My daughter's speech has been entirely "needs focused" so far. She can say mom, dad, and name some of her toys, her safe foods and some general objects of day to day life, and refers to anything she can't name by the colour of the object. She sings a lot and scripts, but she won't speak to people except to ask for things. (She can say yes but has never used the word "no" or any workaround.)
In the past few weeks, she has suddenly started to mention objects in her environment that aren't needs. The first time she did it, she pointed at the wall and said "a blue" The wall is indeed painted blue. It's been blue since we moved in here months ago. I had no idea how to react, so I just said something like "that's right." She's since been pointing at cars in the street saying their colour, or pointed at flowers on the way to the playground ("a flower"), and today, she brought me a picture she had coloured in, pointed at the rocket in it, and said "a rocket."

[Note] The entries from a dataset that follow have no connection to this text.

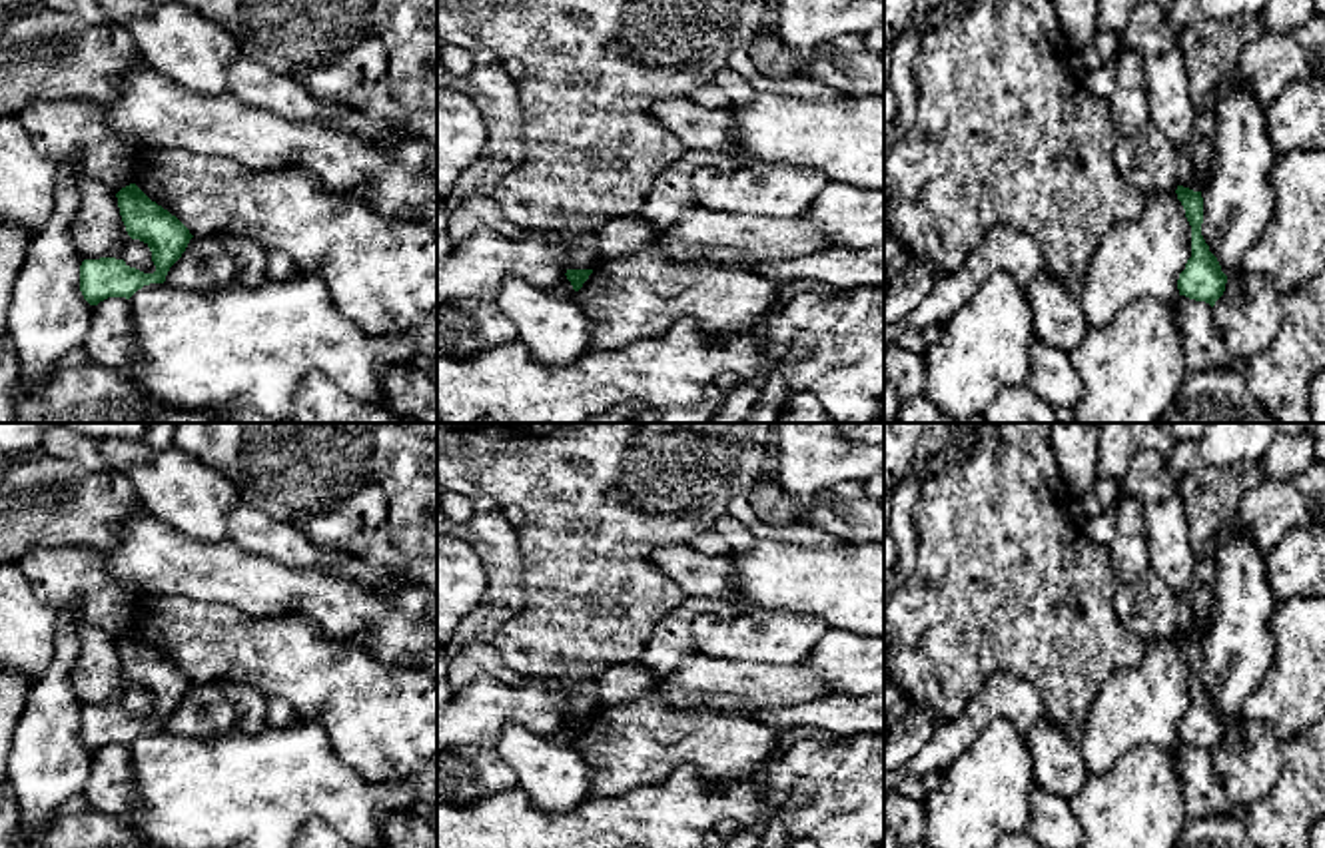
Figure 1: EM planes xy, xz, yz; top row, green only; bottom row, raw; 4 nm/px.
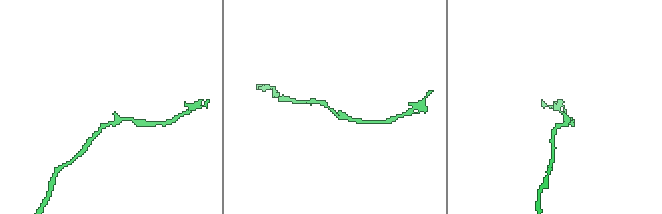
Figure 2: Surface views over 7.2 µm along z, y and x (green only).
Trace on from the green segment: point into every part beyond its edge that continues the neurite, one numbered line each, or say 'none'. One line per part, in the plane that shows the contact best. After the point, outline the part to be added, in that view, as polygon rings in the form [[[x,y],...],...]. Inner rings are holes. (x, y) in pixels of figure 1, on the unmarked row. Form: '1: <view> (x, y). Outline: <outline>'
none

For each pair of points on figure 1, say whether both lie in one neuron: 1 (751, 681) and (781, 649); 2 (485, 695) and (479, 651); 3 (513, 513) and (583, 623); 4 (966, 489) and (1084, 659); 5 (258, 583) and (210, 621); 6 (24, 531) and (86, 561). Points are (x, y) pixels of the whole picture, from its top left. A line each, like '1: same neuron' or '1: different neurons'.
1: different neurons
2: different neurons
3: different neurons
4: same neuron
5: different neurons
6: different neurons

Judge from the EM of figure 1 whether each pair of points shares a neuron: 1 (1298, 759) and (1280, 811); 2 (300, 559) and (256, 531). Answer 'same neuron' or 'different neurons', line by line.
1: same neuron
2: same neuron

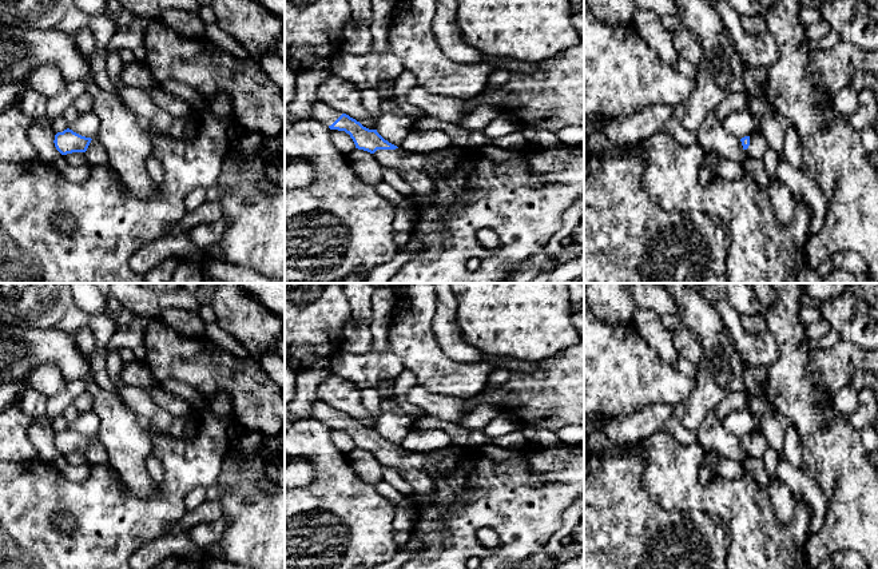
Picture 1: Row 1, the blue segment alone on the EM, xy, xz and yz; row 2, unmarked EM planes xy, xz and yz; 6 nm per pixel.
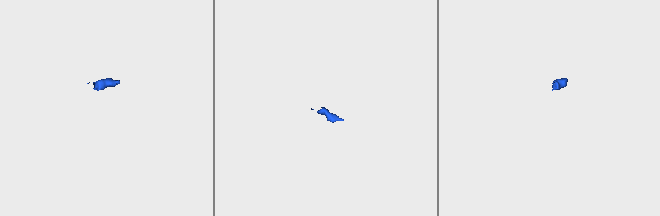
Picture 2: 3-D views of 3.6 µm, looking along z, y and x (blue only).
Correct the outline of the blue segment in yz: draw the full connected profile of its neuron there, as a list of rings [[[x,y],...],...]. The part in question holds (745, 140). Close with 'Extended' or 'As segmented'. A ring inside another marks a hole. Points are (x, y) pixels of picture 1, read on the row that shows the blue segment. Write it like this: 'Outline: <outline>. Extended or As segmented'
Outline: [[[754,131],[748,136],[740,139],[743,150],[748,156],[762,159],[766,150],[770,147],[762,132]]]. Extended

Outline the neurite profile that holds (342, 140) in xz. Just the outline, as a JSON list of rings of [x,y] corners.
[[[331,130],[331,143],[346,156],[355,150],[353,139],[345,131]]]

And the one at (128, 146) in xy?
[[[94,93],[92,111],[100,120],[98,138],[108,154],[108,164],[138,198],[151,198],[155,184],[146,168],[152,154],[150,132],[139,127],[136,115],[114,93]]]

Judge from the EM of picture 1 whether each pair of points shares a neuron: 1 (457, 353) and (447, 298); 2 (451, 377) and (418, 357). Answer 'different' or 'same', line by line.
1: same
2: same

I'd obviously like to encourage this new kind of communication, but I'm unsure how to do that. When she brought me the picture, I said something about how she had coloured it very nicely, but I can't help feel like I shouldn't have. She didn't tell me the colour for once, she showed me the rocket. But if I just confirm "yes, that's a rocket" that doesn't feel right, either. She clearly already knows that. Likewise, if she points at a red car and says "red," do I just say "yes, a red car" or is there a better way to go about it? Are there any strategies I can use here? Sometimes I ask her questions like "do you like the red car?" but then I get no answer, so I'm just really unsure.